The highlight of the week is the FOMC meeting. Nearly everyone expects the Fed to accelerate its tapering and for individual forecasts to shift, matching the more hawkish rhetoric seen since the October CPI print jumped above 6% (November 10). November’s CPI, reported at the end of last week, accelerated to 6.8%. Before we get to the FOMC meeting, though, this US reports PPI (the heading is expected to accelerate above 9% and the core above 7%) and November retail sales (a solid gain is anticipated of around 0.8% but off the heady 1.7% pace seen in October). After the mid-week FOMC meeting conclusion, the US reports November housing starts, industrial production, and the Philly Fed’s December survey. The preliminary December PMI estimates are also due Thursday.
The week’s data highlight for Canada is the mid-week estimate of November CPI. Prices may have edged up by 0.2% on the month, but the year-over-year rate is expected to be little changed from the 4.7% pace seen in October. The underlying measures may have edged up a little. Price pressures are elevated but do not appear to be accelerating, as seen in the US. Tomorrow, the new central bank mandate will be announced. The mandate is reviewed every five years. The press reports that the 2% inflation target will be retained, but the mandate may include a component of the labor market as it takes what is expected to be a small step toward a dual mandate like the Fed’s.
Mexico’s central bank meets on Thursday. It is widely expected to lift the overnight rate target by 25 bp to 5.25%. In Bloomberg’s survey of 17 economists, three forecast a 50 bp hike. It would be the fourth hike in the cycle that began in August. Chile and Colombia’s central banks also are expected to hike rates this week. Chile, which hiked by 125 bp in October after a 75 bp increase in August, is expected to make another 125 bp adjustment tomorrow. It would lift the policy rate to 4%. It holds the second round of its presidential election on December 19. Colombia’s central bank meets on December 17. A 50 bp increase would lift the repo rate to 3.0%. The first increase in the cycle was 75 bp in October (to 2.5%). November’s CPI was a little above 5.25%.
The US dollar is rising against the Canadian dollar for the fourth consecutive session. It is poking above CAD1.2750 in the European morning, where an option for almost $450 mln expires today (and another for $515 mln expires tomorrow). A convincing move above CAD1.2760 could retarget the month’s high (~CAD1.2855).
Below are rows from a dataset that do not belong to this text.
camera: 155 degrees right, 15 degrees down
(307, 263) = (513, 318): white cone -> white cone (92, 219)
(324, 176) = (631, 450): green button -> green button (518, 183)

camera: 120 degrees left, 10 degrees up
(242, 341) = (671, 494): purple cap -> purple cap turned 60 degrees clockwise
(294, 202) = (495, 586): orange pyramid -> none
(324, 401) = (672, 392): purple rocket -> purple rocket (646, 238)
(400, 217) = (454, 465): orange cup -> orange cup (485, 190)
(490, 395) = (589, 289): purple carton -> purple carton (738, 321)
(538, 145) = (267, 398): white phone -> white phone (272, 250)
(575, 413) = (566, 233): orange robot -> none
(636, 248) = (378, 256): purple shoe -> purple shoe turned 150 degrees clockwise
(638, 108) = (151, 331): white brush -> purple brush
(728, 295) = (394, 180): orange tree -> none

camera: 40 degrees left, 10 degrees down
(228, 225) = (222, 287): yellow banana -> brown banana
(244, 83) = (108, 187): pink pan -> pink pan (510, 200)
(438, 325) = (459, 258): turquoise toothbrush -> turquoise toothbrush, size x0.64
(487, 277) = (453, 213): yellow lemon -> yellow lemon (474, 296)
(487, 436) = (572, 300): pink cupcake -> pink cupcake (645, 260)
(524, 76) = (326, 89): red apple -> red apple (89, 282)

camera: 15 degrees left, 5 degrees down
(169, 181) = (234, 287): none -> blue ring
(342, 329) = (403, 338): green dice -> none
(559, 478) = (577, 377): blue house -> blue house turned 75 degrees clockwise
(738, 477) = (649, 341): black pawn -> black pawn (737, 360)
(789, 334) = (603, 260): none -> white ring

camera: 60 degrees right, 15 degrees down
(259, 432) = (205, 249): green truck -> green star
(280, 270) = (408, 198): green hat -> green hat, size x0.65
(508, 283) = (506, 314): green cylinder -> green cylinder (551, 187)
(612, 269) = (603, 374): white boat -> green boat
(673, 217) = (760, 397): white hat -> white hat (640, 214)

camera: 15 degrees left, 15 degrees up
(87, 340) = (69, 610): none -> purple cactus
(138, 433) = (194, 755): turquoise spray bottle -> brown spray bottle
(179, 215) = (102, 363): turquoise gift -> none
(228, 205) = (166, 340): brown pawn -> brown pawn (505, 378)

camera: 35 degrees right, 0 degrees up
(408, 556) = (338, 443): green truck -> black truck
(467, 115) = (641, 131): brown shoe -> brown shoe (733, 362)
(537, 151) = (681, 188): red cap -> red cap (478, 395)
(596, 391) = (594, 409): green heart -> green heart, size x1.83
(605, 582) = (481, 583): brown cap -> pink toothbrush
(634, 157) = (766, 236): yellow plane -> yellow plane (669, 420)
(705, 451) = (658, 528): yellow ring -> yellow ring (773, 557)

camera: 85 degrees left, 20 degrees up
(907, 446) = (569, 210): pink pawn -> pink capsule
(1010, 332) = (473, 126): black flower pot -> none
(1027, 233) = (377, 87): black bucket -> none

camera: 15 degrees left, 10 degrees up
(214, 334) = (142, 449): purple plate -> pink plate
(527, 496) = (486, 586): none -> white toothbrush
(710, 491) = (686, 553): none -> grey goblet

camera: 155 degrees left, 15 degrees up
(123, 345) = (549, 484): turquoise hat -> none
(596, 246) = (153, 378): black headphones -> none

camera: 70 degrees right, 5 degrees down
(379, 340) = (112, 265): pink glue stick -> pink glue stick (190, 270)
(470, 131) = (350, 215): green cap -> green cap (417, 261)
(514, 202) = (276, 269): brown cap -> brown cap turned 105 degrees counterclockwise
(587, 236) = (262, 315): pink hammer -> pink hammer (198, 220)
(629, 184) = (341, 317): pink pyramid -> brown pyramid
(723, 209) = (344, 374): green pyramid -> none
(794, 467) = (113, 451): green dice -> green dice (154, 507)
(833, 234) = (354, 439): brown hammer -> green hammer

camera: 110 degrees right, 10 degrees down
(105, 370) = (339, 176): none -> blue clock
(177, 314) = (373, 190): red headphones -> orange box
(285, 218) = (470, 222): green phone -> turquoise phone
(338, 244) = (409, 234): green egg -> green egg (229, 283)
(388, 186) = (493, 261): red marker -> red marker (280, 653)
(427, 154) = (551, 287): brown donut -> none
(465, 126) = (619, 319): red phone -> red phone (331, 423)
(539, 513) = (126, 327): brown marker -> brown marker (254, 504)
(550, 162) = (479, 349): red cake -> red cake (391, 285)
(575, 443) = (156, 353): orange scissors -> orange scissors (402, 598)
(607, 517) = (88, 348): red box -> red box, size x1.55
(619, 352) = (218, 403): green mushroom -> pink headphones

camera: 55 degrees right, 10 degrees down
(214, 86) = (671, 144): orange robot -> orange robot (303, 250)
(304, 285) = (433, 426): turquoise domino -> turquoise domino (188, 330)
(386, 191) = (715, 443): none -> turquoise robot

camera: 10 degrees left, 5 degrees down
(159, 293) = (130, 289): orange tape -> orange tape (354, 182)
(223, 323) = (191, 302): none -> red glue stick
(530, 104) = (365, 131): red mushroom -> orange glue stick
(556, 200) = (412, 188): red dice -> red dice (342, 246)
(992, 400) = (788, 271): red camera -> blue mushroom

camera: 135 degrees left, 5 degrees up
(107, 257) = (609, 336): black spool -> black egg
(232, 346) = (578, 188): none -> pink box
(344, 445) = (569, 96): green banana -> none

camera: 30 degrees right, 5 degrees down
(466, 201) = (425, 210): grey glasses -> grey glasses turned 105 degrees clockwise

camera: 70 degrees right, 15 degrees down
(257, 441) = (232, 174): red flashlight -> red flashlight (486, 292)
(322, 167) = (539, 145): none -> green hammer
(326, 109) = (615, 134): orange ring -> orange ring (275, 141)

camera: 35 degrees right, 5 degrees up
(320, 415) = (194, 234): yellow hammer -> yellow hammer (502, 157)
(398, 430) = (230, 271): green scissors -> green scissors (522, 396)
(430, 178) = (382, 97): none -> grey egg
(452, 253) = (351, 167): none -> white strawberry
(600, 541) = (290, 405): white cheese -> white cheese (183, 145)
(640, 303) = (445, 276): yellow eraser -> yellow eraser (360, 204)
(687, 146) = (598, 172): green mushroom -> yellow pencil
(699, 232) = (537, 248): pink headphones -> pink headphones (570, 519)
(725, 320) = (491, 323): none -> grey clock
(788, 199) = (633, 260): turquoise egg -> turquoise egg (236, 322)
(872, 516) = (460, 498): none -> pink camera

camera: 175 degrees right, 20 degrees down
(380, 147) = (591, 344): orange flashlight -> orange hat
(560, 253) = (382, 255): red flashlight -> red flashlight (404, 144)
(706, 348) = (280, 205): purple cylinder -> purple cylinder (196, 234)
The market has 125 bp of hikes discounted over the next 12 months, but little new encouragement from the central bank. The greenback fell against the peso in four of last week’s five sessions. It is little changed today, trading above the pre-weekend low (~MXN20.8430). The next support area is seen closer to MXN20.70. Still, the market is likely to be cautious extending short US dollar positions ahead of the Fed.